The Declaration of Independence opens with the words: “life, liberty, and the pursuit of happiness,” and Americans know that they possess those rights. If we dislike our jobs, if the boss mistreats us, or if we are poorly paid, or if we see little opportunity in the job we now hold, we can quit and pursue different employment, one that will deliver life and liberty and happiness.

The former slave Frederick Douglass said that we all need “patient, enduring honest, unremitting, and indefatigable work, into which the whole heart is put.” Arthur C. Brooks commented that Douglass’s words “struck the bedrock of our culture and character.” Joblessness, Brooks writes, “is catastrophic for happiness.” Alcohol and drug abuse, depression, and family disharmony converge like wolves on the home that lacks a job.

Time’s Person of the Year, Pope Francis, echoed the same thought last October when he was asked what is the most serious evil facing the world today. He answered, “youth unemployment and the loneliness of the old,” two segments of the population who find it difficult to locate work. In some parts of the United States, youth unemployment stands at 25%, an unacceptable number.

On Tuesday, November 26, Pope Francis issued his Evangelii Gaudium, or The Joy of the Gospel, and in it he criticized the “new tyranny” of “unfettered capitalism” and denounced trickle-down economics “which assume that economic growth . . . will succeed in bringing about greater justice. . . . Meanwhile the excluded are still waiting.” Francis pointed to the gap that distances rich from poor.

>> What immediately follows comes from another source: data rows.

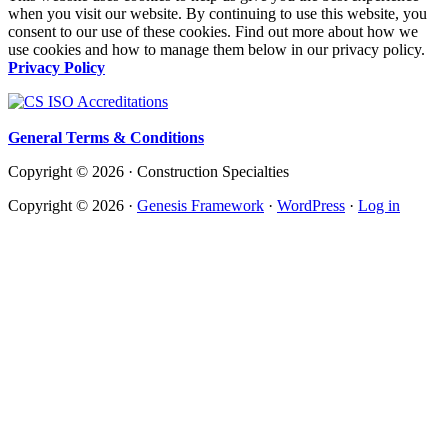
when you visit our website. By continuing to use this website, you
consent to our use of these cookies. Find out more about how we
use cookies and how to manage them below in our privacy policy.
Privacy Policy
General Terms & Conditions
Copyright © 2026 · Construction Specialties
Copyright © 2026 ·
Genesis Framework
·
WordPress
·
Log in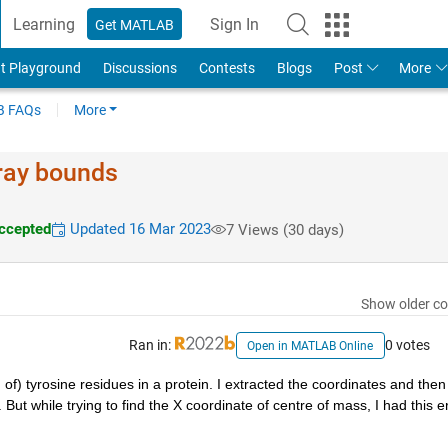
Learning
Sign In
Get MATLAB
t Playground
Discussions
Contests
Blogs
Post
More
 FAQs
More
rray bounds
ccepted
Updated 16 Mar 2023
7 Views (30 days)
Show older c
Ran in:
0 votes
Open in MATLAB Online
 of) tyrosine residues in a protein. I extracted the coordinates and then 
ut while trying to find the X coordinate of centre of mass, I had this er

Yes, capitalism has its critics: from the Church, from the Left, from the disenfranchised, and from the poor, but others see it different. Andrew Napolitano of the Washington Post, responded to the Pope’s comments and said “No economic system in history has alleviated more poverty, generated more opportunity, and helped more formerly poor people.” Brooks argued that, “Free enterprise gives the most people the best shot at earning their success and finding enduring happiness in their work.”

But it requires immense effort and work.

Three weeks ago I went to the movie “Twelve Years a Slave,” a brutal and savage reenactment of the South’s plantation system prior to the Civil War, raw capitalism at its ugliest. Management badly mistreated their labor source, the men and women and children who worked their fields.

Yes, there was zero unemployment, but what trickled down to Solomon Northup and his fellow slaves was chains, beatings, a whip, the whipping post, a flayed back, the buying and selling of naked men and women, name-calling, intimidation, humiliation, and abject terror. In a word, hopelessness.

From their perspective life was a relentless and cruel existence.

You see a bat, but I see a butterfly. No. I see the bat, but you see the butterfly. Perspective is everything, and our perspective for our job is determined by how the supervisor treats the employees.

Managers have learned that if they wants laborers and employees to show up and work hard for the minimum eight hours, they must treat them with dignity and respect, and not resort to physical abuse, but if they whip their employees, their laborers will leave and find other jobs. They will pursue happiness elsewhere.

Have a blessed and happy New Year in 2014.